**Work order:**
The answer must be every line of the records below that contains the word "sentence", copied out.

**Materials provided:**
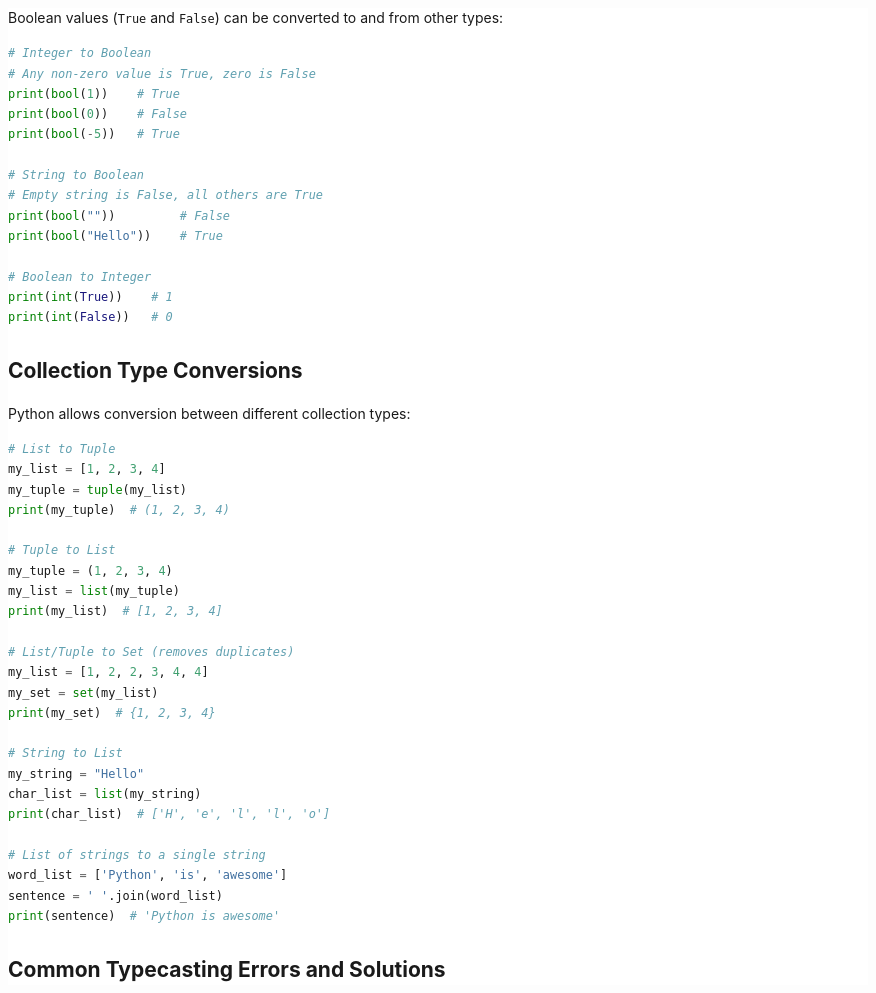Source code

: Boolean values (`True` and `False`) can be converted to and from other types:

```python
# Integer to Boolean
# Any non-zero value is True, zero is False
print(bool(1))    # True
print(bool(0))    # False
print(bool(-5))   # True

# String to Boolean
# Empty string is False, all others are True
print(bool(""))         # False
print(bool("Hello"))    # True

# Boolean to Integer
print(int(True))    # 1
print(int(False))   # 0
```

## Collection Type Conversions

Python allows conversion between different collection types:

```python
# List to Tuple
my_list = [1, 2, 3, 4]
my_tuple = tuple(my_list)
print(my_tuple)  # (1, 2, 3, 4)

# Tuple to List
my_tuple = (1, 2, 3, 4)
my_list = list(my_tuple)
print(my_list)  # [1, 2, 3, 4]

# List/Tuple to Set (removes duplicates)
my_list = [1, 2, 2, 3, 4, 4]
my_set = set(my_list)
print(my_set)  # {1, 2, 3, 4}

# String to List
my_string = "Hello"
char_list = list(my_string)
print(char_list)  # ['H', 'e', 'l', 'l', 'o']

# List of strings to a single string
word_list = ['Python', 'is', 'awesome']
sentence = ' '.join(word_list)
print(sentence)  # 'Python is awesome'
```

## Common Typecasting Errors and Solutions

**Exercise solution:**
sentence = ' '.join(word_list)
print(sentence)  # 'Python is awesome'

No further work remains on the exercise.